Here is a function that accounts for these:

seconds_in_day() {
  # Copy input date to local variable
  date=$1

  # Start with the offset at noon on the given date.
  # Noon will almost always exist (except Samoa on 2011-12-30)
  offset1=$(date -d "$date 12:00" +%z)

  # Next get the offset for midnight.  If it doesn't exist, the time will jump back to 23:00 and we'll get a different offset.
  offset1=$(date -d "$date 00:00 $offset1" +%z)

  # Next get the offset for the next day at midnight.  Again, if it doesn't exist, it will jump back an hour.
  offset2=$(date -d "$date 00:00 $offset1 + 1 day" +%z)

  # Get the unix timestamps for both the current date and the next one, at midnight with their respective offsets.
  unixtime1=$(date -d "$date 00:00 $offset1" +%s)
  unixtime2=$(date -d "$date 00:00 $offset2 + 1 day" +%s)

  # Calculate the difference in seconds and hours.  Use awk for decimal math.
  seconds=$((unixtime2 - unixtime1))
  hours=$(awk -v seconds=$seconds 'BEGIN { print seconds / 3600 }')

  # Print the output
  echo "$date had $seconds secs in $TZ, or $hours hours."
}

Examples:

$ TZ=America/Los_Angeles seconds_in_day 2016-03-12
2016-03-12 had 86400 secs in America/Los_Angeles, or 24 hours.
$ TZ=America/Los_Angeles seconds_in_day 2016-03-13
2016-03-13 had 82800 secs in America/Los_Angeles, or 23 hours.
$ TZ=America/Los_Angeles seconds_in_day 2016-03-14
2016-03-14 had 86400 secs in America/Los_Angeles, or 24 hours.

$ TZ=America/Los_Angeles seconds_in_day 2016-11-05
2016-11-05 had 86400 secs in America/Los_Angeles, or 24 hours.
$ TZ=America/Los_Angeles seconds_in_day 2016-11-06
2016-11-06 had 90000 secs in America/Los_Angeles, or 25 hours.
$ TZ=America/Los_Angeles seconds_in_day 2016-11-07
2016-11-07 had 86400 secs in America/Los_Angeles, or 24 hours.

$ TZ=America/Sao_Paulo seconds_in_day 2016-02-19
2016-02-19 had 86400 secs in America/Sao_Paulo, or 24 hours.
$ TZ=America/Sao_Paulo seconds_in_day 2016-02-20
2016-02-20 had 90000 secs in America/Sao_Paulo, or 25 hours.
$ TZ=America/Sao_Paulo seconds_in_day 2016-02-21
2016-02-21 had 86400 secs in America/Sao_Paulo, or 24 hours.

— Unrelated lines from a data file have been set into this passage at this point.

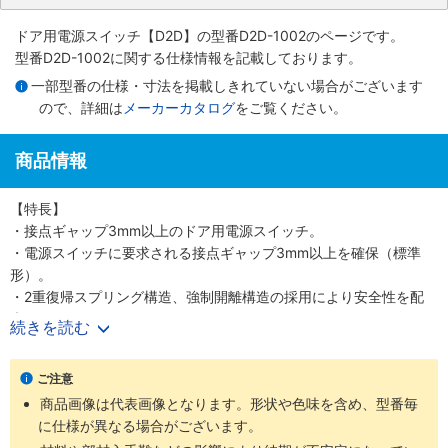
ドア用電源スイッチ【D2D】
の型番D2D-1002のページです。
型番D2D-1002に関する仕様情報を記載しております。
一部型番の仕様・寸法を掲載しきれていない場合がございます
ので、詳細は
メーカーカタログ
をご覧ください。
商品情報
【特長】
・接点ギャップ3mm以上のドア用電源スイッチ。
・電源スイッチに要求される接点ギャップ3mm以上を確保（標準
形）。
・2重復帰スプリング構造、強制開離構造の採用により安全性を配
慮。
続きを読む
・メンテナンスに威力を発揮するプル・オン・ロック機構つきも用
意。
ご注意
・主な用途はOA機器（複写機、プリンタ）と電源装置。
商品画像は代表画像となります。形状や色味を含め、型番毎
に仕様が異なる場合がございます。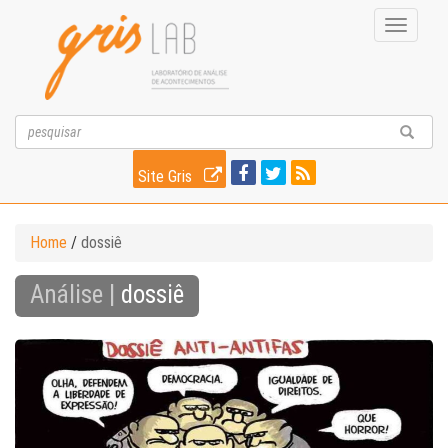
Toggle
navigati
Site Gris
Home
/
dossiê
Análise |
dossiê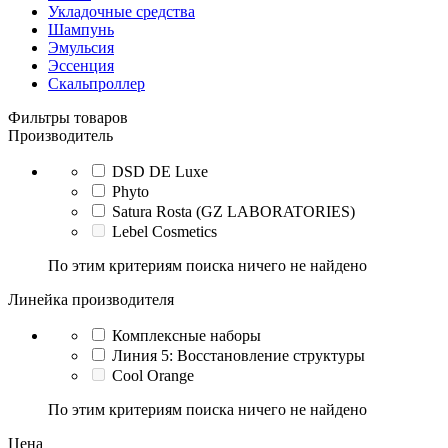
Укладочные средства
Шампунь
Эмульсия
Эссенция
Скальпроллер
Фильтры товаров
Производитель
DSD DE Luxe
Phyto
Satura Rosta (GZ LABORATORIES)
Lebel Cosmetics
По этим критериям поиска ничего не найдено
Линейка производителя
Комплексные наборы
Линия 5: Восстановление структуры
Cool Orange
По этим критериям поиска ничего не найдено
Цена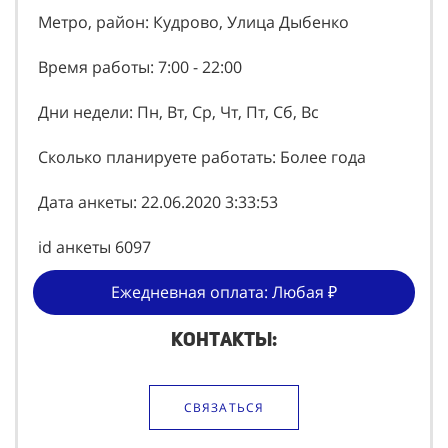
Метро, район: Кудрово, Улица Дыбенко
Время работы: 7:00 - 22:00
Дни недели: Пн, Вт, Ср, Чт, Пт, Сб, Вс
Сколько планируете работать: Более года
Дата анкеты: 22.06.2020 3:33:53
id анкеты 6097
Ежедневная оплата: Любая ₽
Контакты:
СВЯЗАТЬСЯ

$ TZ=America/Sao_Paulo seconds_in_day 2016-10-15
2016-10-15 had 86400 secs in America/Sao_Paulo, or 24 hours.
$ TZ=America/Sao_Paulo seconds_in_day 2016-10-16
2016-10-16 had 82800 secs in America/Sao_Paulo, or 23 hours.
$ TZ=America/Sao_Paulo seconds_in_day 2016-10-17
2016-10-17 had 86400 secs in America/Sao_Paulo, or 24 hours.

$ TZ=Australia/Lord_Howe seconds_in_day 2016-04-02
2016-04-02 had 86400 secs in Australia/Lord_Howe, or 24 hours.
$ TZ=Australia/Lord_Howe seconds_in_day 2016-04-03
2016-04-03 had 88200 secs in Australia/Lord_Howe, or 24.5 hours.
$ TZ=Australia/Lord_Howe seconds_in_day 2016-04-04
2016-04-04 had 86400 secs in Australia/Lord_Howe, or 24 hours.

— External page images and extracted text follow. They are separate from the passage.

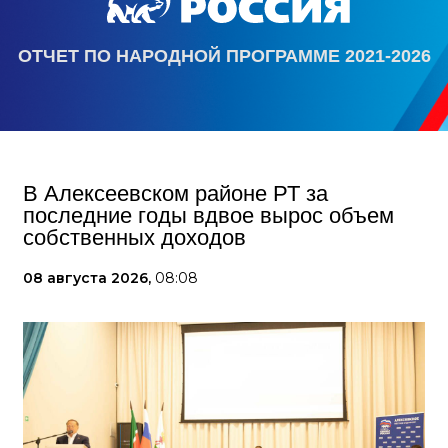
ОТЧЕТ ПО НАРОДНОЙ ПРОГРАММЕ 2021-2026
В Алексеевском районе РТ за
последние годы вдвое вырос объем
собственных доходов
08 августа 2026,
08:08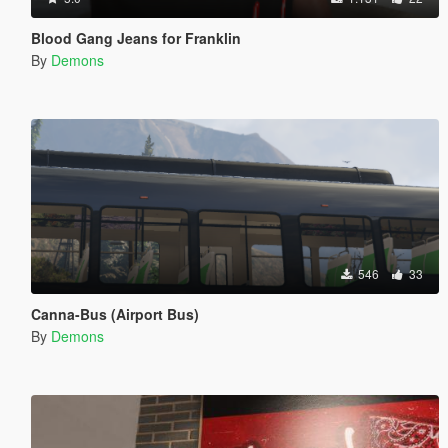
Blood Gang Jeans for Franklin
By
Demons
546
33
Canna-Bus (Airport Bus)
By
Demons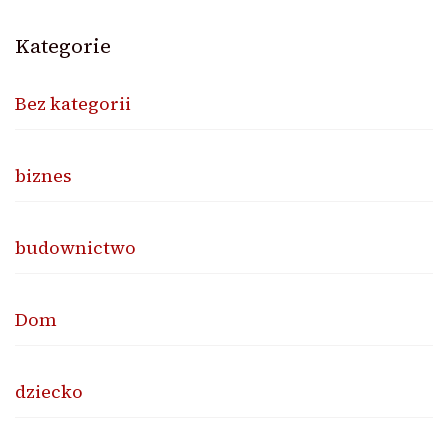
Kategorie
Bez kategorii
biznes
budownictwo
Dom
dziecko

$ TZ=Australia/Lord_Howe seconds_in_day 2016-10-01
2016-10-01 had 86400 secs in Australia/Lord_Howe, or 24 hours.
$ TZ=Australia/Lord_Howe seconds_in_day 2016-10-02
2016-10-02 had 84600 secs in Australia/Lord_Howe, or 23.5 hours.
$ TZ=Australia/Lord_Howe seconds_in_day 2016-10-03
2016-10-03 had 86400 secs in Australia/Lord_Howe, or 24 hours.

Answer 2

Oct 30 was the last summer time change here in Britain. I can get 25 hours for that day from the shell in this way:

t1=$(TZ='Europe/London' date --date='20161030' +%s)
t2=$(TZ='Europe/London' date --date='20161031' +%s)
echo $((($t2 - $t1) / 3600))

I am not totally sure this will work in every bash shell and may need to be adjusted a little bit.